Thursday, April 16, 2009

My Most Wanted New Bird

Thursday, April 16, 2009
7 comments
FlyingSnipe

We keep a property list of all the bird species seen or heard at our SE Ohio farm. The list is currently at 183 species: it was a Virginia rail spotted by Julie (on 10/19/08) while I was away traveling in Panama.

I don't mind missing a few: I missed the white-winged crossbill (#177 on 4/15/02) that visited the bird bath for 15 minutes. Julie got the fly-by Eurasian collared-dove (#173), too, in late March of 2000. That one is an unaccepted first state record for Ohio.

Our friend Shila was with us for # 181 saw-whet owl 11/09/04. I was solo for the dickcissel (#165 on 5/8/96). Phoebe spotted the tundra swans flying over our driveway as I was taking her to pre-school in 2002. And she was with me when the black-bellied plovers flew over us in the midst of a bad storm in March of 2006.

Here are the last 10 new birds added to the Indigo Hill farm list:

#174 golden eagle 3/29/00
#175 sedge wren 5/08/00
#176 black duck 12/22/00
#177 white-winged crossbill 4/15/02
#178 black-crowned night-heron 10/13/02
#179 tundra swan 12/05/02
#180 common raven 3/15/03
#181 saw-whet owl 11/09/04
#182 black-bellied plover 5/18/06
#183 Virginia rail 10/18/08

The species I REALLY want to add to the list is Wilson's snipe. Our meadow has a few nice soggy low spots. When I squish out through these spots each spring in my rubber boots, I always hope to hear that nasal call and to see a dark missile of a shorebird zig-zagging away from me.

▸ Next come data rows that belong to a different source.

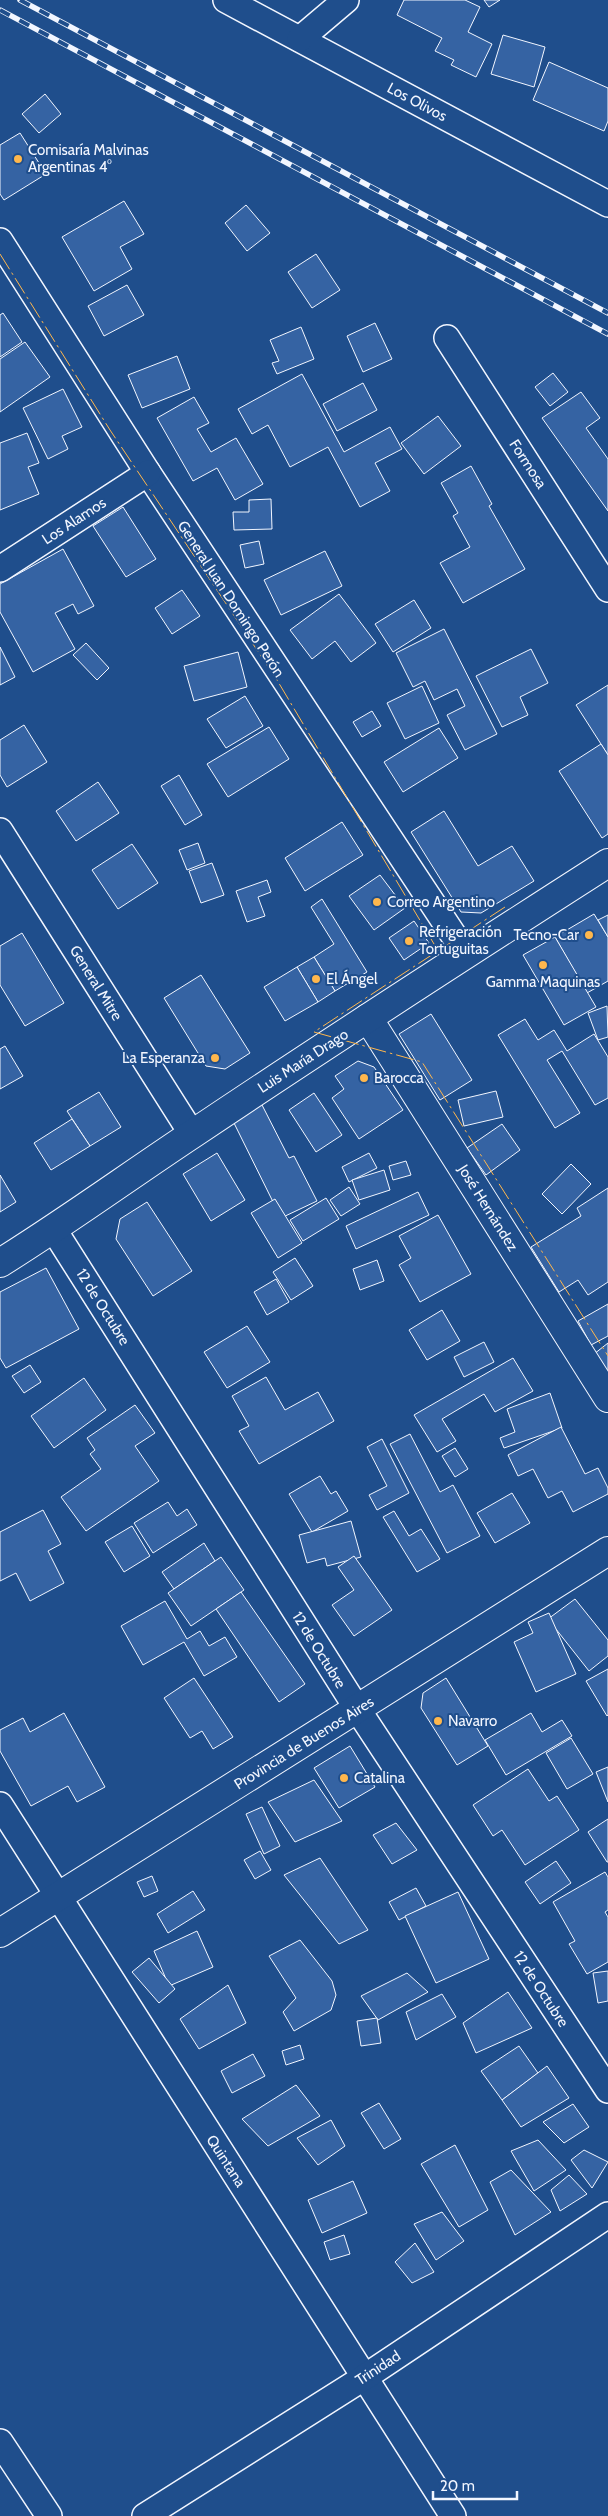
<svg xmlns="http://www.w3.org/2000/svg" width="608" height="2516" font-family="Cabin,sans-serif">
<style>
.building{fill:#3563a3;stroke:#f2f6ff}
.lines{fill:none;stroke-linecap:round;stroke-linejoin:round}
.minor-casing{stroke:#f2f6ff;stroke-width:28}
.tertiary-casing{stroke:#f2f6ff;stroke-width:30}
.secondary-casing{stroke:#f2f6ff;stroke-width:30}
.minor{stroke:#1f4e8c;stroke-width:25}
.tertiary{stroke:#1f4e8c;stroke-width:28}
.secondary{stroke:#1f4e8c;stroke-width:28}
.rail-casing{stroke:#f2f6ff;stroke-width:5.5}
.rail{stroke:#1f4e8c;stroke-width:4;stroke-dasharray:11;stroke-linecap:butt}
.power{stroke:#ffb74d;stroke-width:1;stroke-dasharray:18 4 2.5 4;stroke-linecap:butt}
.poi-dot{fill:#ffb74d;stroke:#1f4e8c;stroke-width:2}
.labels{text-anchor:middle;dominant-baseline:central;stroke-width:4;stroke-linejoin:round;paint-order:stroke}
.street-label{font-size:15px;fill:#f2f6ff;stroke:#1f4e8c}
.poi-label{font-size:15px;fill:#f2f6ff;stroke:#1f4e8c;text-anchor:start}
</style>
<rect width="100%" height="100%" fill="#1f4e8c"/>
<g class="building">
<path d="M404,0h61l15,7 -12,25 24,12 -16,33 -25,-12 3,-5 -19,-9 7,-13 -45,-23z"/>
<path d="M484,0h16l-11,7z"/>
<path d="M503,35l42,12 -11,40 -43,-13z"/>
<path d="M549,62l59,26v33l-4,10 -71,-31z"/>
<path d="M45,94l16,20 -22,19 -17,-19z"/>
<path d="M20,133l26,41 -42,26 -4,-6v-49z"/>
<path d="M124,201l20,33 -24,13 12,22 -38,22 -32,-54z"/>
<path d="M246,205l24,28 -23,18 -22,-28z"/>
<path d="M316,254l24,36 -28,18 -24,-36z"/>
<path d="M127,285l17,30 -40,21 -16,-30z"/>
<path d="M3,313l19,29 -22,15v-42z"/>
<path d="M375,323l17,36 -29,13 -16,-36z"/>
<path d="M301,327l13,32 -37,15 -5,-11 7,-2 -9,-21z"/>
<path d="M25,342l25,35 -50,35v-53z"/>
<path d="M177,356l13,33 -48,19 -14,-33z"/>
<path d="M553,373l15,19 -18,14 -15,-19z"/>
<path d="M302,374l42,78 46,-25 12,22 -27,14 15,28 -30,16 -32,-60 -38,20 -22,-42 -16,9 -14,-25z"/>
<path d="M363,383l14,27 -40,21 -14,-27z"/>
<path d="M63,389l19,38 -20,9 6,13 -20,10 -25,-51z"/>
<path d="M581,392l19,26 -14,10 22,31v52l-66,-93z"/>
<path d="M194,397l15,26 -12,6 14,23 25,-14 27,46 -28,16 -18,-32 -24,13 -36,-63z"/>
<path d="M438,416l23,30 -37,28 -23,-31z"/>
<path d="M27,433l12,30 -11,4 11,27 -39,16v-67z"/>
<path d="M471,466l21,38 -3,2 36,63 -62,34 -23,-40 30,-16 -17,-31 5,-3 -17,-30z"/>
<path d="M271,499l1,30 -38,1 -1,-18h16v-12z"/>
<path d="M123,507l33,52 -30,18 -33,-51z"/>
<path d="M259,541l5,23 -19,4 -5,-23z"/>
<path d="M63,549l31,57 -16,8 -5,-10 -18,9 20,36 -42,23 -33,-60v-28z"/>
<path d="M325,551l17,35 -61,29 -17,-35z"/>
<path d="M182,590l18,26 -28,18 -17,-26z"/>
<path d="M339,594l37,49 -25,19 -16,-21 -23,18 -22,-29z"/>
<path d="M414,600l17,28 -38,24 -18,-28z"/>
<path d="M444,629l53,105 -32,16 -18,-35 18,-9 -8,-17 -23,11 -9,-19 -12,6 -17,-34z"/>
<path d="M86,643l23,25 -12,12 -24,-25z"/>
<path d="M0,647l15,30 -15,8z"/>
<path d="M531,649l17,34 -28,14 8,18 -26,12 -26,-51z"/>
<path d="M238,652l9,35 -53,14 -10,-35z"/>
<path d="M608,685v70l-32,-50z"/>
<path d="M422,686l17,37 -34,16 -18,-36z"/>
<path d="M245,696l18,30 -37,22 -19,-29z"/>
<path d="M372,711l9,15 -19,11 -9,-15z"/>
<path d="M24,725l23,37 -40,25 -7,-12v-35z"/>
<path d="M269,727l20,32 -61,38 -21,-33z"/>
<path d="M439,728l19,30 -55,34 -19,-30z"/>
<path d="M601,744l7,11v79l-6,4 -43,-67z"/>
<path d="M179,775l23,40 -17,10 -24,-39z"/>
<path d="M98,782l21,31 -43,28 -20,-30z"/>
<path d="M444,811l34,55 34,-20 22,35 -53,32 -20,-1 -50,-80z"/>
<path d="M342,822l21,33 -58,36 -20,-33z"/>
<path d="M198,843l7,20 -18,7 -8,-20z"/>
<path d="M132,844l26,39 -40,26 -26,-39z"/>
<path d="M212,863l12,32 -23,8 -12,-32z"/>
<path d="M380,875l25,33 -31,22 -25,-34z"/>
<path d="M267,880l4,12 -13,5 7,19 -18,6 -11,-31z"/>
<path d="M322,899l45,73 -32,19 -21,-34 20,-13 -23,-37z"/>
<path d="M594,914l14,23v44l-21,12 -32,-56z"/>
<path d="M608,915v22l-10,-17z"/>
<path d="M414,921l15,22 -25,17 -15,-22z"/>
<path d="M22,933l42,70 -39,23 -25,-41v-39z"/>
<path d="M555,937l41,70 -32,18 -41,-70z"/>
<path d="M314,957l21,34 -17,11 -21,-35z"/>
<path d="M297,967l21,35 -33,19 -21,-34z"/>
<path d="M201,975l49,78 -25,16 -19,-3 -42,-68z"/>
<path d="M607,1006l1,31 -10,3 -10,-27z"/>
<path d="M431,1014l41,66 -32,20 -41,-66z"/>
<path d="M525,1019l13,21 16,-10 13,21 27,-17 14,23v41l-13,7 -33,-54 -15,9 33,53 -25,15 -57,-93z"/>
<path d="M5,1046l18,30 -23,13v-40z"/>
<path d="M358,1061l16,6 29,43 -44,29 -27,-41 12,-9 -9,-13z"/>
<path d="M496,1091l7,26 -39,9 -6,-26z"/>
<path d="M99,1092l22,35 -31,19 -23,-35z"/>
<path d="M314,1093l28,42 -26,17 -27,-42z"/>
<path d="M261,1103l28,55 5,-2 23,45 -36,17 -50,-101z"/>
<path d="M72,1119l18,27 -39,24 -17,-27z"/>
<path d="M502,1124l18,26 -34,25 -19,-27z"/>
<path d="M217,1153l28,47 -34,21 -28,-47z"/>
<path d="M369,1153l8,15 -28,14 -7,-15z"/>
<path d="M406,1161l5,14 -18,5 -4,-14z"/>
<path d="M571,1164l20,20 -29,30 -20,-20z"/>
<path d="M384,1170l6,20 -31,10 -7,-20z"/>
<path d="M0,1175l16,27 -16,10z"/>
<path d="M349,1187l11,17 -19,12 -11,-16z"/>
<path d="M608,1188v94l-20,13 -10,-15 -19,12 -28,-45 50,-31 -4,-8z"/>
<path d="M418,1192l11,23 -73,34 -10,-23z"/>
<path d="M326,1198l13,21 -36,22 -13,-21z"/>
<path d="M275,1199l27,44 -24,15 -27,-45z"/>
<path d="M147,1202l45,69 -39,25 -37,-57 4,-20z"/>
<path d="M438,1215l33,59 -51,28 -21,-37 12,-7 -12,-22z"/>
<path d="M295,1258l18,28 -22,14 -18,-28z"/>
<path d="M377,1260l7,21 -24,9 -7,-21z"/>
<path d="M46,1268l33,61 -73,39 -6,-10v-66z"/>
<path d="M276,1279l13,23 -22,13 -13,-23z"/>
<path d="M608,1304v32l-17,9 -13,-24z"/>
<path d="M442,1310l18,31 -33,19 -18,-30z"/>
<path d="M247,1326l23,36 -43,26 -23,-36z"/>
<path d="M484,1342l10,20 -30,15 -10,-20z"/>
<path d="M608,1343v30l-14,-19z"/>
<path d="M513,1358l20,33 -38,21 -11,-18 -42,25 14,22 -19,11 -23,-37z"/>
<path d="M30,1365l11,17 -17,11 -12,-17z"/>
<path d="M266,1377l19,33 33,-18 16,29 -75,43 -20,-33 10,-5 -17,-30z"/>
<path d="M84,1378l22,32 -52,38 -23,-32z"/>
<path d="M550,1393l12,35 -58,20 -4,-10 15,-6 -8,-23z"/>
<path d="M135,1405l20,28 -20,13 24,35 -73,50 -25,-34 40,-28 -11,-15 5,-4 -8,-12z"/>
<path d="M561,1427l24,47 13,-6 10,20v6l-35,18 -11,-21 -14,7 -15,-29 -15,7 -10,-21z"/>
<path d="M410,1434l30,58 13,-7 27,51 -33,17 -57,-109z"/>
<path d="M382,1439l27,54 -32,17 -8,-15 18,-9 -20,-39z"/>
<path d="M455,1448l13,21 -13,8 -13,-21z"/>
<path d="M320,1476l11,18 5,-3 12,20 -36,21 -23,-38z"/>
<path d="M512,1493l18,30 -35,20 -18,-30z"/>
<path d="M168,1502l9,14 10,-7 10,16 -44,28 -19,-30z"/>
<path d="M43,1510l18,34 -13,7 16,32 -34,18 -14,-28 -16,8v-49z"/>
<path d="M394,1511l15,25 12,-7 19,30 -23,13 -34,-55z"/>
<path d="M351,1521l10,36 -34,9 -2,-8 -18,5 -8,-28z"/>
<path d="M132,1526l18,30 -26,16 -19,-30z"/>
<path d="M204,1543l11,18 -41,28 -12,-17z"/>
<path d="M354,1556l38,54 -38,26 -22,-31 22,-15 -16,-23z"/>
<path d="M221,1557l23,33 -53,36 -23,-33z"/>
<path d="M241,1592l64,92 -26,18 -63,-93z"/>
<path d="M575,1599l33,41v16l-19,15 -41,-52z"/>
<path d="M165,1601l22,38 13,-8 9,15 16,-9 12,20 -33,19 -20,-34 -41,23 -22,-39z"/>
<path d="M549,1613l27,61 -40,18 -22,-50 19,-9 -5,-11z"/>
<path d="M608,1669v46l-1,1 -21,-35z"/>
<path d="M194,1678l39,59 -20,12 -11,-18 -12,7 -26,-40z"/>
<path d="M446,1678l42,68 -31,19 -36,-57 2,-15z"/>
<path d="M64,1713l41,74 -28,15 -9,-16 -37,20 -31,-55v-21l23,-12 7,14z"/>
<path d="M531,1713l11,19 20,-12 10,16 -66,39 -21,-35z"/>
<path d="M571,1738l22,36 -26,15 -21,-36z"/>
<path d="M350,1746l25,41 -36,21 -25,-40z"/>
<path d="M608,1767v35l-12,-30z"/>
<path d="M528,1769l21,32 8,-5 22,34 -54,35 -23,-35 -9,6 -20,-31z"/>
<path d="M314,1780l28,41 -47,21 -27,-40z"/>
<path d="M262,1807l18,39 -16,8 -18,-40z"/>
<path d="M608,1819v43h-1l-19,-30z"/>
<path d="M396,1823l21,27 -25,14 -19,-29z"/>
<path d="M260,1851l11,19 -16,9 -11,-19z"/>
<path d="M320,1858l48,72 -29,14 -55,-69z"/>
<path d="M556,1861l15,22 -31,21 -15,-22z"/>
<path d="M605,1872l3,5v33l-3,2 3,5v45l-21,12 -18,-30 6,-3 -22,-39z"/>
<path d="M152,1876l6,15 -14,6 -7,-15z"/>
<path d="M416,1888l10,18 -27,14 -10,-18z"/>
<path d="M193,1891l12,19 -37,23 -11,-19z"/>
<path d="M458,1892l31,67 -53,24 -31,-67z"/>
<path d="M197,1931l16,36 -44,19 -15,-35z"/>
<path d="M300,1940l32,41 4,14 -5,15 -37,21 -11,-19 13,-14 -27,-42z"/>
<path d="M149,1958l26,31 -16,14 -27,-31z"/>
<path d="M608,1971v30l-10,2 -5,-30z"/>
<path d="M407,1973l21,19 -50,28 -17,-24z"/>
<path d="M228,1985l18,38 -47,26 -19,-30z"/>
<path d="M508,1992l24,36 -56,25 -13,-30z"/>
<path d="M442,1994l14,23 -40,23 -10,-28z"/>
<path d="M377,2018l4,25 -20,3 -4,-25z"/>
<path d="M300,2045l4,14 -18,6 -4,-14z"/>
<path d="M519,2046l19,27 -36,27 -21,-29z"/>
<path d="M253,2054l12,22 -33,17 -11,-22z"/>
<path d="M547,2066l22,32 -48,29 -19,-27z"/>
<path d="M296,2085l24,31 -52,30 -26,-27z"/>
<path d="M379,2103l22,36 -17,10 -23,-36z"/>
<path d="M573,2104l16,23 -25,16 -21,-21z"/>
<path d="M331,2120l14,26 -27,19 -21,-27z"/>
<path d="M538,2140l28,30 -32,21 -23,-40z"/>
<path d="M455,2145l33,65 -29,17 -38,-63z"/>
<path d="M584,2150l24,12 -16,26 -21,-28z"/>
<path d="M511,2170l40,42 -36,23 -25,-53z"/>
<path d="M569,2175l18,19 -27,17 -9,-21z"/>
<path d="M353,2181l14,32 -45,20 -14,-33z"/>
<path d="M442,2212l22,29 -28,19 -22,-36z"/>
<path d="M344,2235l6,19 -20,6 -6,-18z"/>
<path d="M415,2243l19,29 -22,11 -17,-21z"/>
</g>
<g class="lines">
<defs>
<g id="minor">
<path d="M226,0l382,204"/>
<path d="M300,39l46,-39"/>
<path d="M0,241l148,232 318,481"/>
<path d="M447,338l161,251"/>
<path d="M0,569l148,-96"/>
<path d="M0,831l192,303"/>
<path d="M54,1230l304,480 250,380"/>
<path d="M0,1805l453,711"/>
<path d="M0,2442l49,74"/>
<path d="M145,2516l220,-139 243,-162"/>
</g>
<g id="tertiary">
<path d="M368,1018l240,380"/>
<path d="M0,1933l608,-382"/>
</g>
<path id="secondary" d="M0,1263c66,-41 129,-87 194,-130 137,-92 275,-181 414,-270"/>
</defs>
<use href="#minor" class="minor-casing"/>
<use href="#tertiary" class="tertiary-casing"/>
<use href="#secondary" class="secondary-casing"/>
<use href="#minor" class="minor"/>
<use href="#tertiary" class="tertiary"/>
<use href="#secondary" class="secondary"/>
<defs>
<g id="rail">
<path d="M20,0l588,313"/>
<path d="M0,10l608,324"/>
</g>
</defs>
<use href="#rail" class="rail-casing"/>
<use href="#rail" class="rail"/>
<g class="power">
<path d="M0,254l110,176 167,250 160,269"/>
<path d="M505,907l-191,125 108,30 186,294"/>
</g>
</g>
<g class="poi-dot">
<circle cx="18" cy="159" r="5"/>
<circle cx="377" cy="902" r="5"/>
<circle cx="589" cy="935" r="5"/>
<circle cx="409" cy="941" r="5"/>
<circle cx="543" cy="965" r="5"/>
<circle cx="316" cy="979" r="5"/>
<circle cx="215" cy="1058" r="5"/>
<circle cx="364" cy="1078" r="5"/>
<circle cx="438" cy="1721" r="5"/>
<circle cx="344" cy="1778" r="5"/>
</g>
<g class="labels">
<g class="street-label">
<text transform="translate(417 102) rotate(28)">Los Olivos</text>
<text transform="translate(528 464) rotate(57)">Formosa</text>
<text transform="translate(74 521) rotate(-33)">Los Alamos</text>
<text transform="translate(231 599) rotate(57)">General Juan Domingo Perón</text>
<text transform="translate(96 983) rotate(58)">General Mitre</text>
<text transform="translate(303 1061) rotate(-33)">Luis María Drago</text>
<text transform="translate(488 1208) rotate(58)">José Hernández</text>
<text transform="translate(103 1307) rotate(58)">12 de Octubre</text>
<text transform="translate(319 1650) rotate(58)">12 de Octubre</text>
<text transform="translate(304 1743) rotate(-32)">Provincia de Buenos Aires</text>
<text transform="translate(541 1989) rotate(57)">12 de Octubre</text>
<text transform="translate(226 2161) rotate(57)">Quintana</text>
<text transform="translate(378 2368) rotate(-33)">Trinidad</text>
</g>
<g class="poi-label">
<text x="28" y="150">Comisaría Malvinas<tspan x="28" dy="17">Argentinas 4°</tspan></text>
<text x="387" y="902">Correo Argentino</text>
<text x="419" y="932">Refrigeración<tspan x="419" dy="17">Tortuguitas</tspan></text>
<text x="579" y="935" text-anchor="end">Tecno-Car</text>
<text x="326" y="979">El Ángel</text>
<text x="543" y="982" text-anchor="middle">Gamma Maquinas</text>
<text x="205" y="1058" text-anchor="end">La Esperanza</text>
<text x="374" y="1078">Barocca</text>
<text x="448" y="1721">Navarro</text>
<text x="354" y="1778">Catalina</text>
</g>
</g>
<path d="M433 2491v8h84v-8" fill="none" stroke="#f2f6ff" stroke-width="2.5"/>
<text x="440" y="2491" font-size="15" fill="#f2f6ff" stroke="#1f4e8c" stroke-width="4" paint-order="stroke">20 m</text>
</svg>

I pine for a pond on our farm. I'd love a small lake. I'd not begrudge a bog or sneer at a swamp. Something—anything—to get us a few more shorebirds and waders. I can see them on the list now: sora, least bittern, spotted sandpiper, solitary sandpiper, coot, pied-billed grebe, marsh wren! Even without an added body of water, we should be able to swipe a snipe out of our wet meadow.

Maybe this spring will be magical enough to give us a new bird for the list. And if it does, I hope it's a snipe.

Snipe3
Wilson's snipe.

7 comments:

On April 16, 2009 at 3:25 PM Patrick Belardo said...

So jealous! My condo yard list is a wopping 50 or so species. Not bad for only having one tree and a lawn I guess.

On April 16, 2009 at 4:23 PM Bill of the Birds said...

Yeah, Patrick. I remember when I lived in NYC and my apartment list was about 32. Not bad for a concrete jungle.

On April 16, 2009 at 7:16 PM rmharvey said...

Obviously you need to organize a snipe hunt. Go deep into the woods late at night and make a clucking noise. Your fellow hunters form a large circle and close in toward you, driving the snipe ahead of them. The frightened snipes will be attracted to your clucking noise. To be kind to the snipe I suggest avoiding capturing the bird in the traditional sack and just use a flashlight.

Good luck!

On April 17, 2009 at 5:47 AM Mary said...

02 was a very good year! You will eventually have your snipe in the meadow. Your new birds list is amazing, already.

On April 17, 2009 at 9:29 AM Julie Zickefoose said...

I love it when you sing these songs to our farm.

On April 21, 2009 at 9:21 AM Seabrooke said...

You've got a great yard list! Especially being a (relatively) waterless site and not having the benefit of a pond bolstering your list with waterfowl and wader species.

Would it not be possible to scrape out one of the low wet spots and make it a tad deeper, enough to accommodate sufficient standing water to, hopefully, attract some of these wetland species? Before we moved, that was one of the favourite projects of our local conservation authority: building new wetlands in existing meadows, particularly wet meadows. I'm not sure how successful they were, although from the few projects I saw it appeared there was little in the way of follow-up management once the initial building was done, the result, I think, of being an overly large organization with too much land to manage to be able to dedicate sufficient attention to any one project.